Pick up the faculty news about Ivan Gaskell and Freya Hartzell after its last sentence and keep it going.

> [Document section]:
-*-*-
Ivan Gaskell at a former canoe landing on Rapa Nui, Easter Island, standing in front of an ahu (platform) with moai (sculpted stone figures) against the sky.

Ivan Gaskell gave a paper, “Portraiture Portrayed,” at the symposium, The Philosophy of Portraits held at the University of Maryland, College Park, in April. Later in the month, he presented the keynote lecture, “How I Learned What I Learned,” at the symposium Historia Dialoga: Un Encuentro Interdisciplinario, and served as the respondent at the colloquium, Material Culture, both at the Instituto de Historia, Pontificia Universidad Católica de Chile, Santiago. He then traveled to Rapa Nui (Easter Island) for research on cultural heritage repatriation, preservation, and interpretation.

In May, he gave a paper, “The Savage, the Primitive, and ‘that ultra-primitive directness of vision,’” at the symposium, Primitivism Before/Beyond Modernism at Ithaca College. As part of the quadrennial conference of the Historians of Netherlandish Art in Ghent, Belgium, he gave a paper, “‘On this stone and near this spot…’: William’s First Footstep in England,” in the session he organized and chaired, “Ruled by an Orange: Or, Just How Glorious was the Glorious Revolution?” He is currently at his annual residence as a permanent fellow at the Lichtenberg-Kolleg (Advanced Study Institute in the Humanities and Social Sciences) of the Georg-August University, Göttingen, Germany.

Freya Hartzell is participating in an NEH Summer Institute, “Culture in the Cold War: East German Art, Music and Film,” at the University of Massachusetts, Amherst, this summer. She is collaborating with a group of international scholars from a variety of disciplines to further develop her book project on modernism and transparency, as well as a new Bard Graduate Center course on East German design and material culture.
-*-*-
> [Recorded information]:
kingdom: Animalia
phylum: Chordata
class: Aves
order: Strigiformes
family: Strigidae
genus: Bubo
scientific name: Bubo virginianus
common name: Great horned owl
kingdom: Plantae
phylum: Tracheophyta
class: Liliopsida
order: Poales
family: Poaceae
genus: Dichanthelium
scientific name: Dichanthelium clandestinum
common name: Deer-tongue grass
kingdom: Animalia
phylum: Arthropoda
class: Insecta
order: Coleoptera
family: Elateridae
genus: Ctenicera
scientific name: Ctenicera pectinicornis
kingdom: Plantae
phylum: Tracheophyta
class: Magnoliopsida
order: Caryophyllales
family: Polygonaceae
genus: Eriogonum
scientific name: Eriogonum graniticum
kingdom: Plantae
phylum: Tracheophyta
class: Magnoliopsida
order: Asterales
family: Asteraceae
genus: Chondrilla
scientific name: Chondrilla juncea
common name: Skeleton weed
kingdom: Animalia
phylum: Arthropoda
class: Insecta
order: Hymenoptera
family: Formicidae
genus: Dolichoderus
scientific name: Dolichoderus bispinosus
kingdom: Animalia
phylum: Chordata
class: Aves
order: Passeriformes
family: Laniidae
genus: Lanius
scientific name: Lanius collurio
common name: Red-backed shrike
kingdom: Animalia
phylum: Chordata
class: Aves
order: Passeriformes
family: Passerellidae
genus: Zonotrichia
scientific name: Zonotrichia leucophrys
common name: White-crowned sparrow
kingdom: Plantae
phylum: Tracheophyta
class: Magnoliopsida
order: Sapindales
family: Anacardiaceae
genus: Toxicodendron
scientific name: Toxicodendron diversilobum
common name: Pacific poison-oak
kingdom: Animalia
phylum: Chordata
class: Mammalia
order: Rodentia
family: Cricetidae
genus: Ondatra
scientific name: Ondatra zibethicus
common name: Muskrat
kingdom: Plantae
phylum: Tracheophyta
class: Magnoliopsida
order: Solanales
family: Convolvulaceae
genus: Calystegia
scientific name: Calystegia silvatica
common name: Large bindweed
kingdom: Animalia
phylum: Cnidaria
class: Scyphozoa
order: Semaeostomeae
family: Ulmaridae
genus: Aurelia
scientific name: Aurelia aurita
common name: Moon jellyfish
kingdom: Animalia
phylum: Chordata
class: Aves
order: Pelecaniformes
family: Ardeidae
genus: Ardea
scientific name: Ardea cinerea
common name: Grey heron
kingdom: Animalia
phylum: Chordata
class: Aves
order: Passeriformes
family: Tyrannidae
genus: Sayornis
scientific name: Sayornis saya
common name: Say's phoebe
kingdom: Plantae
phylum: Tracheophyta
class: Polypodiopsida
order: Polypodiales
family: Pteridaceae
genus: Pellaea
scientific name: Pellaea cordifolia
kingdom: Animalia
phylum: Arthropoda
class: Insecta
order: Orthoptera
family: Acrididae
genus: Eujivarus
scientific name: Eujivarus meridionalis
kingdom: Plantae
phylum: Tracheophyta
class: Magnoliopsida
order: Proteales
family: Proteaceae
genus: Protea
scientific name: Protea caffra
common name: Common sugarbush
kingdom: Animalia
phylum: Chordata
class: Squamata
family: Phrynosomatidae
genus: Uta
-*-*-
> [Exercise output]:
Deborah Krohn joined Yotam Ottolenghi in “Feast of Versailles” at the Metropolitan Museum of Art where they discussed the history of dessert through the lens of Versailles and joined in a tasting of seventeenth-century-inspired desserts created by some of the world’s best pastry chefs. The event, held in conjunction with the museum’s exhibition, Visitors to Versailles (1682–1789), is featured in Food and Wine magazine.

Elizabeth Simpson
’s long-awaited Festschrift for Oscar White Muscarella, The Adventure of the Illustrious Scholar (Brill 2018), was published in June. The contents of the volume can be found at the Brill website and feature articles by forty-seven scholars, including five Bard Graduate Center current and former students: Meredith Nelson, Einav Zamir Dembin, Rachael Dealy Salisbury, Ana Gutierrez-Folch, and Emily Field. BGC students Heather Jane McCormick and Sybil Johnson contributed to the editing of the book.